▸ **Information supplied**:

━━━━━━━━━━━━━━━━━━━━━━━━━━━━━━

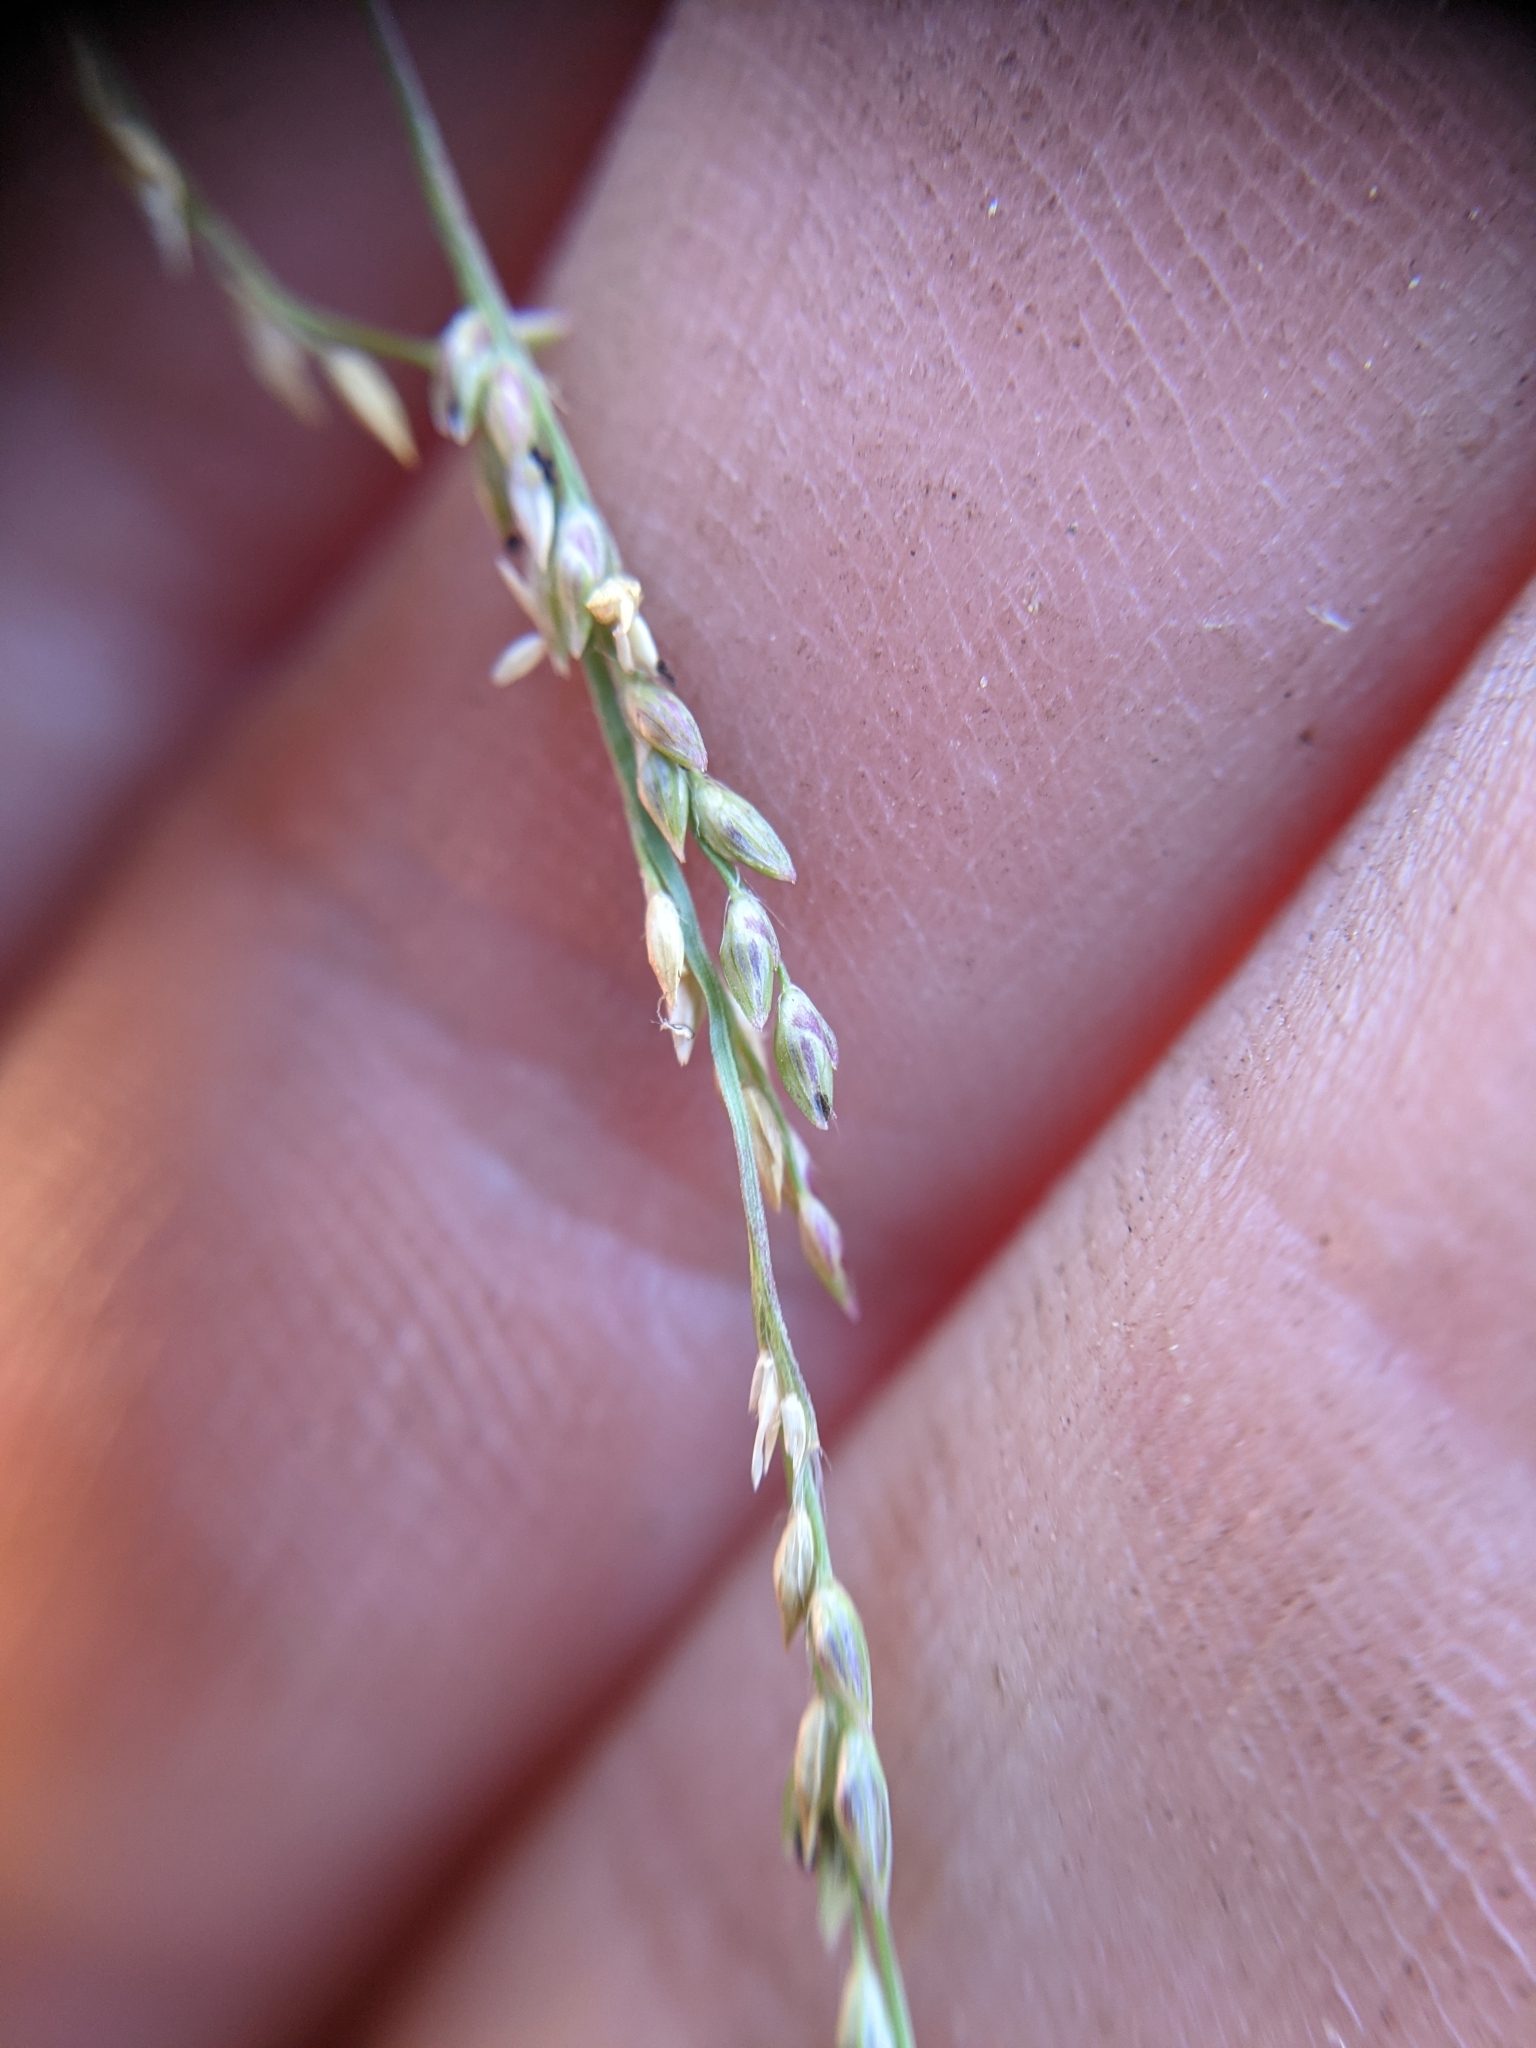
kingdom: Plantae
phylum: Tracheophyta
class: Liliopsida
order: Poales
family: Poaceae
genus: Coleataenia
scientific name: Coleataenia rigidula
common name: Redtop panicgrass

━━━━━━━━━━━━━━━━━━━━━━━━━━━━━━

▸ **What is required**: Return every line of text in the records above as a JSON list of strings, one string per line, skipping blank lines. Leave the pictures out of the answer.

▸ **Full response**:
[
  "kingdom: Plantae",
  "phylum: Tracheophyta",
  "class: Liliopsida",
  "order: Poales",
  "family: Poaceae",
  "genus: Coleataenia",
  "scientific name: Coleataenia rigidula",
  "common name: Redtop panicgrass"
]